EXERCISE MATERIAL:

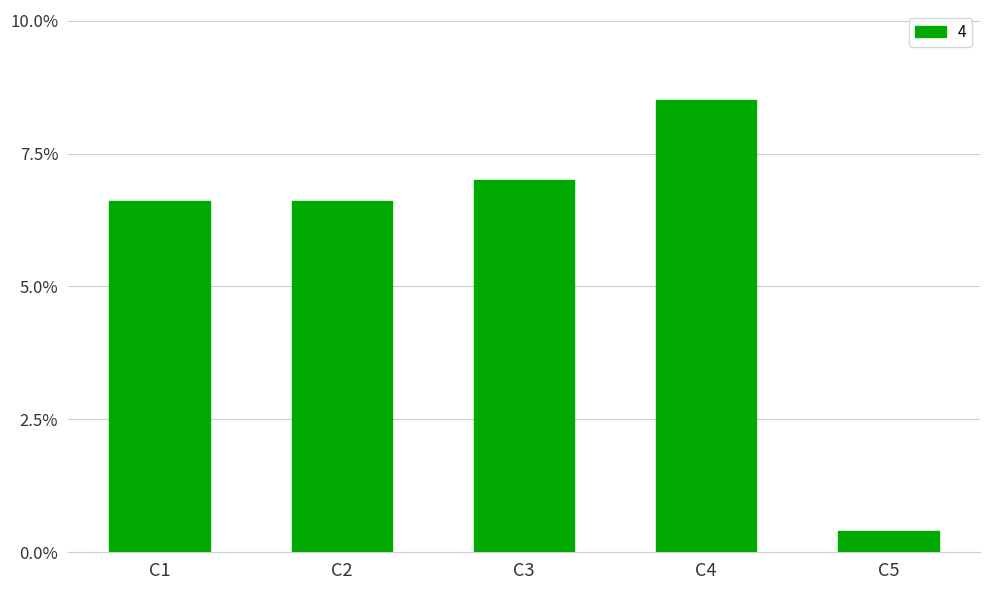

Reading right to left, list all the values displayed in this chart.

C5=0.0	C4=0.1	C3=0.1	C2=0.1	C1=0.1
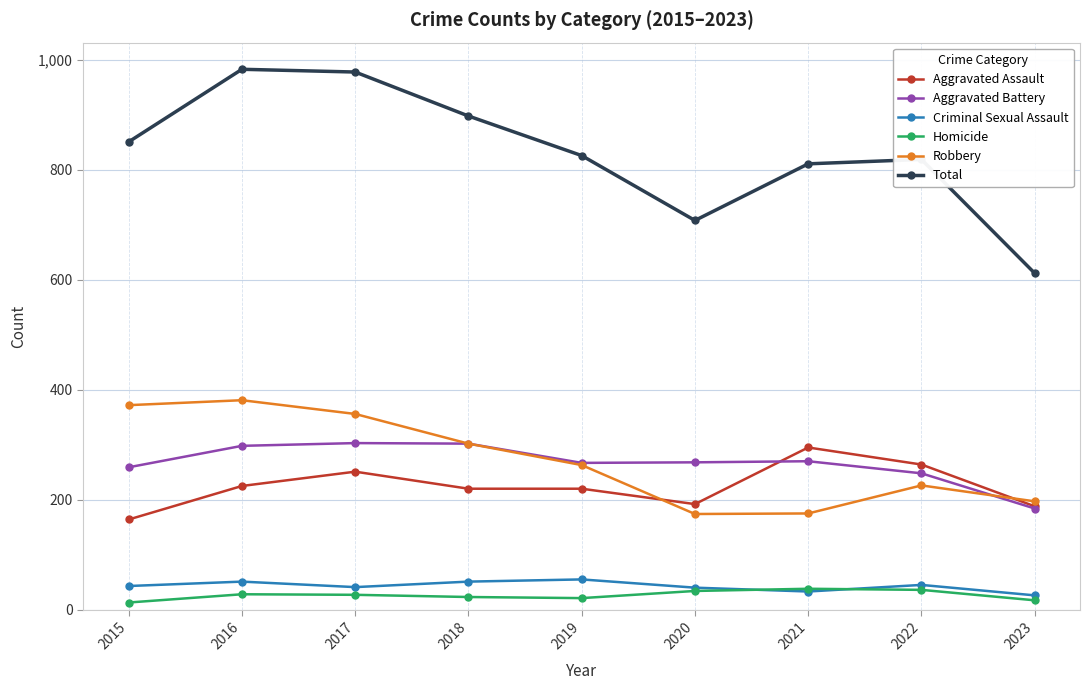

True or false: Aggravated Assault has more than 1 interior local peaks.

True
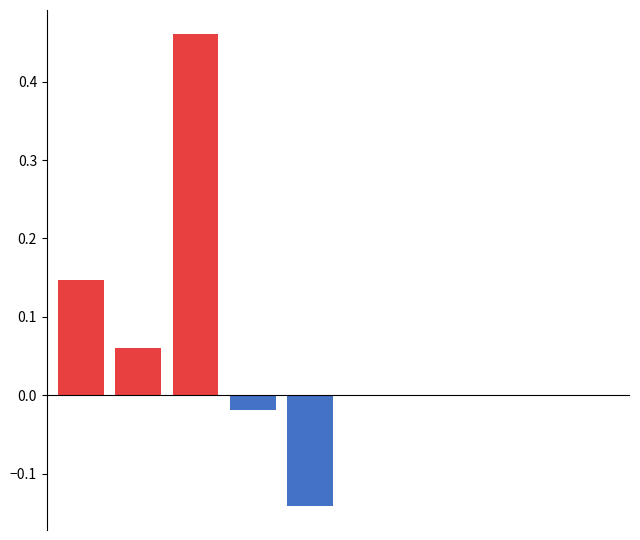

Is the value of positive at 1 greater than the value of negative at 9?

Yes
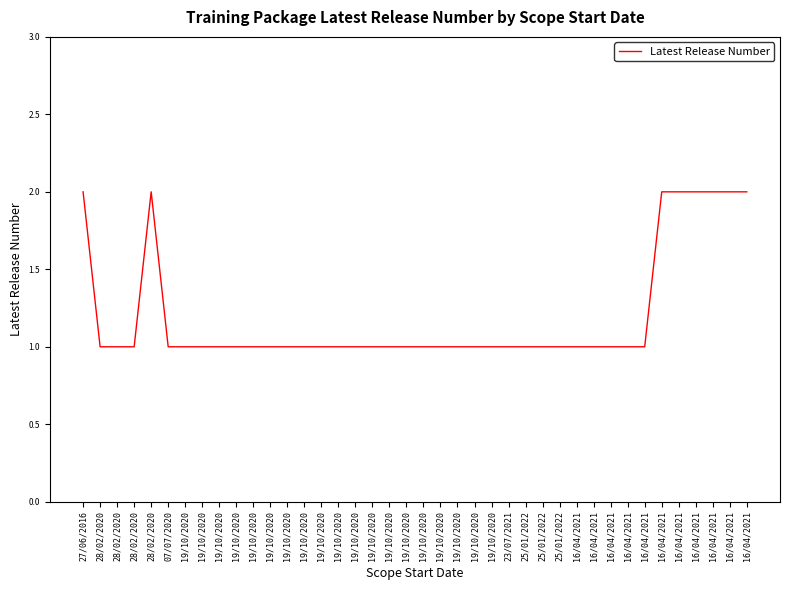

How many categories are shown in the chart?

40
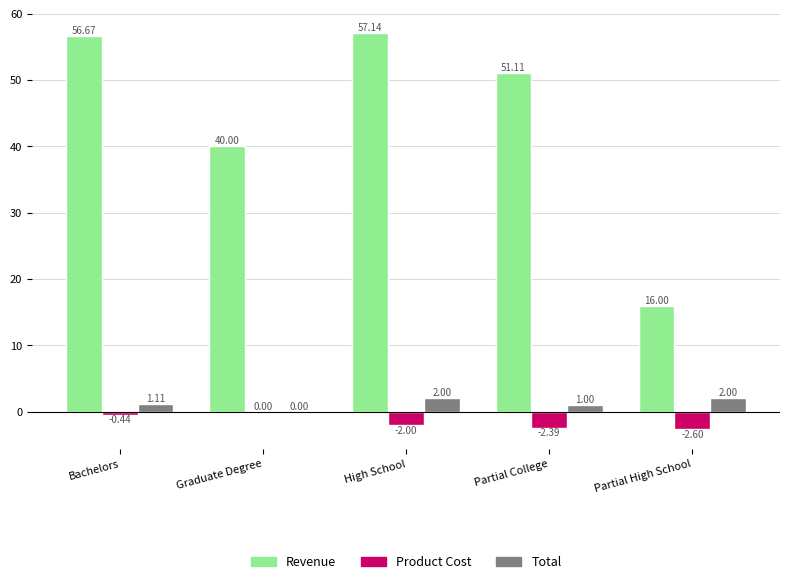

At which label does Revenue reach its peak?

High School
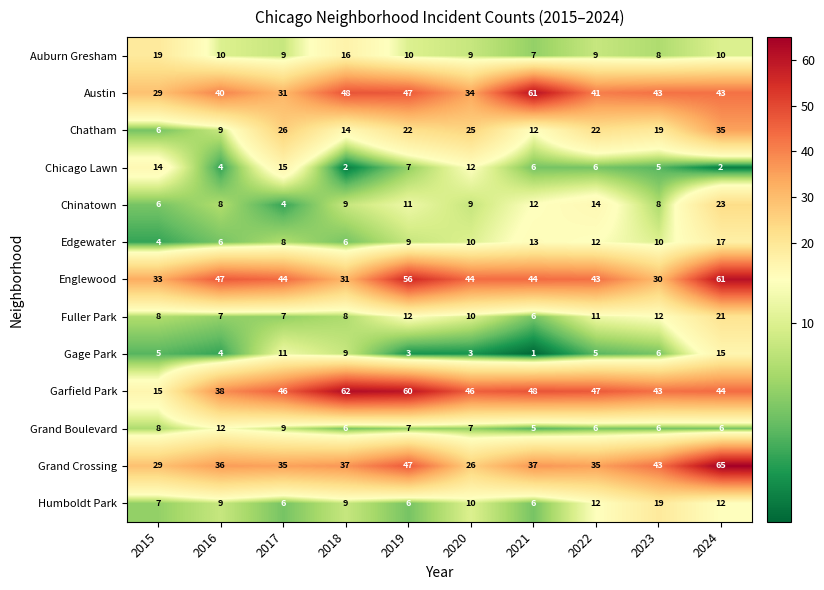

At which label does Fuller Park first exceed 10?

2019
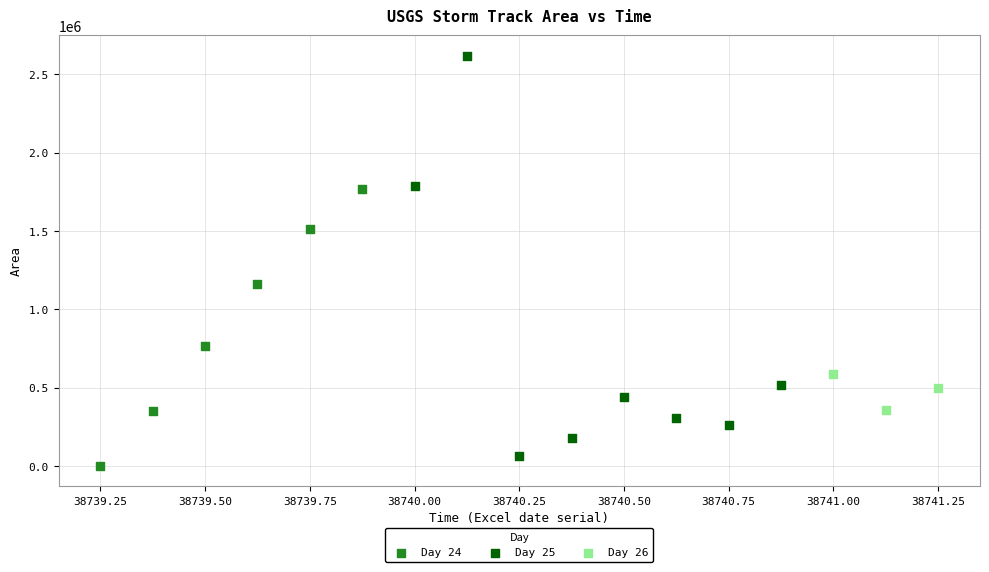

Which series reaches the maximum Y coordinate?

Day 25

THE PROBLEM: Reproduce every line of the records above word for word, omitting the pictures.

SOLUTION TO THIS TASK:
Reading right to left, list all the values displayed in this chart.

C5=0.0	C4=0.1	C3=0.1	C2=0.1	C1=0.1

True or false: Aggravated Assault has more than 1 interior local peaks.

True

Is the value of positive at 1 greater than the value of negative at 9?

Yes

How many categories are shown in the chart?

40

At which label does Revenue reach its peak?

High School

At which label does Fuller Park first exceed 10?

2019

Which series reaches the maximum Y coordinate?

Day 25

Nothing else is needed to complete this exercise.